Damian Thompson Damian Thompson

Memo to the Scottish Catholic bishops: stop sucking up to the SNP

The Most Rev Philip Tartaglia, Catholic Archbishop of Glasgow, is at it again:

There is a feeling around that we are in a special moment when we can shape a new Scotland. Our new First Minister, who is happily with us here this afternoon, has proposed a more consensual form of government, less partisan, less party-political, and less adversarial. I think everyone would welcome that … We are all equal in Scotland … all free to express our views and follow our consciences.

The Archbishop was speaking earlier this month at an ecumenical service attended by Nicola Sturgeon. By all accounts she was pink with pleasure at his lavish tribute. But I doubt that she was surprised. When Alex Salmond stepped down, Tartaglia – who employs a hardline SNP activist as his press officer – wrote to him as follows:

On behalf of the Bishops Conference of Scotland, I want to acknowledge your long and outstanding career in politics, and your distinguished service as First Minister of Scotland. With good reason, you have been described as one of the most able and influential political leaders that Scotland and the United Kingdom has ever produced … you have always been a wonderful champion and ambassador for Scotland at home and abroad. We hope that your political successors will be inspired by your example and continue to protect and promote these same values.

At the time, lots of people thought: someone throw a bucket of water over those two. The love-in between Tartaglia and Salmond was a national embarrassment – except, of course, to Salmond, who had spent many years flattering Scottish prelates who nurtured a streak of Anglophobia underneath their well-filled soutanes. With his departure there was some hope, albeit a slim one, that the bishops would make a pretence of political impartiality.

Obviously not. In the words of the pro-union Scottish Catholic historian Prof Tom Gallagher, Tartaglia now leads the episcopal wing of the SNP. ‘This dreamy talk about living through “a special moment” could have come from Pat Kane [ageing rock star and nationalist megabore],’ he says.

‘But in a way I’m not surprised the clerical decision-makers have warmed to the SNP, because it is very much a cult in its own right which flees from any serious examination of options and lays down positions which are expected to be treated with respect, however flimsy they might be.’

Tartaglia’s comments are outrageous on two levels. First, it’s disgusting to see any Catholic bishop addressing a political leader with ingratiating rhetoric more reminiscent of Franco’s Spain than Britain in the 21st century.
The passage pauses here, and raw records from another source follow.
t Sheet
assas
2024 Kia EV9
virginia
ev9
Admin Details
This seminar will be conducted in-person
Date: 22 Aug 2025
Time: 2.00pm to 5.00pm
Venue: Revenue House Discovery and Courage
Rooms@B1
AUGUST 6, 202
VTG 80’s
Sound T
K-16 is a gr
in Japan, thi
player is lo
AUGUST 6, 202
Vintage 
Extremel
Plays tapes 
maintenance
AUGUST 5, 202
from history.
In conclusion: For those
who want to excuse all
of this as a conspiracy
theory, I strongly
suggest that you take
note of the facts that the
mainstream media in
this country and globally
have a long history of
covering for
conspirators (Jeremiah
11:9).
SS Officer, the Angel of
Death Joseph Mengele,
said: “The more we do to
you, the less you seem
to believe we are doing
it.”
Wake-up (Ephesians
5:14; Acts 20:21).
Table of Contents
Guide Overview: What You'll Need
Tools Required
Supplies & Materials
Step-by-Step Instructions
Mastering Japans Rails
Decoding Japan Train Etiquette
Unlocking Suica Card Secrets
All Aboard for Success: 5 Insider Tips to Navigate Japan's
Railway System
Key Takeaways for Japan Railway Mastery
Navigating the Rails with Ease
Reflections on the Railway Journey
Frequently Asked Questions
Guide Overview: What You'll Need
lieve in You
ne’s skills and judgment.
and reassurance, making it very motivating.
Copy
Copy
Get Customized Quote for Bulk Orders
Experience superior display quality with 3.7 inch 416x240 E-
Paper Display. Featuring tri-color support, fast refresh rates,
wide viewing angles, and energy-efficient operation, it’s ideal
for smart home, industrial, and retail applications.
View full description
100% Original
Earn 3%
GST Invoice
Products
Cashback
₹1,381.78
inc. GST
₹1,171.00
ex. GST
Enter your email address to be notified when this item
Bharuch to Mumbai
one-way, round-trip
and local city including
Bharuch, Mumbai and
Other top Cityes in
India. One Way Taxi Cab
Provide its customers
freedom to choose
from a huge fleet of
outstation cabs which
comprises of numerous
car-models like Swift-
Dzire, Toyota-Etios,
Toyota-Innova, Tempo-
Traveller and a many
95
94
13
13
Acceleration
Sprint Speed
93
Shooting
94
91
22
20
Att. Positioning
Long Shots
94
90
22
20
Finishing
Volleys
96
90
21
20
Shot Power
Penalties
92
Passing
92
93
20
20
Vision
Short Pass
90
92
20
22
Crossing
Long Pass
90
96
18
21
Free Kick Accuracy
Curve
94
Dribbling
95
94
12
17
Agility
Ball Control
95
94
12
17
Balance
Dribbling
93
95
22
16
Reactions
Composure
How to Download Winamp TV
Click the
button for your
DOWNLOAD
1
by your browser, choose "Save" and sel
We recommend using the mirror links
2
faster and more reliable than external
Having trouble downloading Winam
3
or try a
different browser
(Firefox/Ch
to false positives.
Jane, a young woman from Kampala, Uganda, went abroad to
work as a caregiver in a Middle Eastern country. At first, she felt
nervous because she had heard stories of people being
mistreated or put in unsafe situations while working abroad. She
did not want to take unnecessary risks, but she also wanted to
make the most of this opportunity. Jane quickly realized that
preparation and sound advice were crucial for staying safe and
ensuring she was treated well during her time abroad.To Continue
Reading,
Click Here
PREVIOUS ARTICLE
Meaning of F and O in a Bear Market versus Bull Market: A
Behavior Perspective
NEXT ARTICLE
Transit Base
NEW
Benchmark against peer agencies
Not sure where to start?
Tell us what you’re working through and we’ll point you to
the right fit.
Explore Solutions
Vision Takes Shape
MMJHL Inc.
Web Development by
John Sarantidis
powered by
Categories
Second, the idea that Sturgeon represents a ‘less partisan’ style of politics is plainly ridiculous. She is the most Left-wing leader of any major British political party – a formidable operator, certainly, but an uncompromising Bevanite socialist. Moreover, her ‘less adversarial’ party has encouraged millions of Scots to regard their fellow Britons with contempt – and tribal contempt at that.

Sturgeon has campaigned vigorously against Catholic teaching on the sanctity of life. She claims that any reduction Britain’s 24-week abortion limit would drive women into the arms of back-street abortionists. She’s entitled to that view. But she’s not simultaneously entitled to fawning tributes delivered at a religious service by the Archbishop of Glasgow. I dread to think what Tartaglia’s predecessor Cardinal Tom Winning, who detested Tony Blair’s stance on abortion, would make of this episode.

The SNP, having noticed that Labour has screwed up its relationship with Catholics, wants one thing and one thing only from the Scottish hierarchy: moral support that will put pressure on Catholics to vote for it. For that, it needs a useful idiot in a mitre. And, boy, has it found one.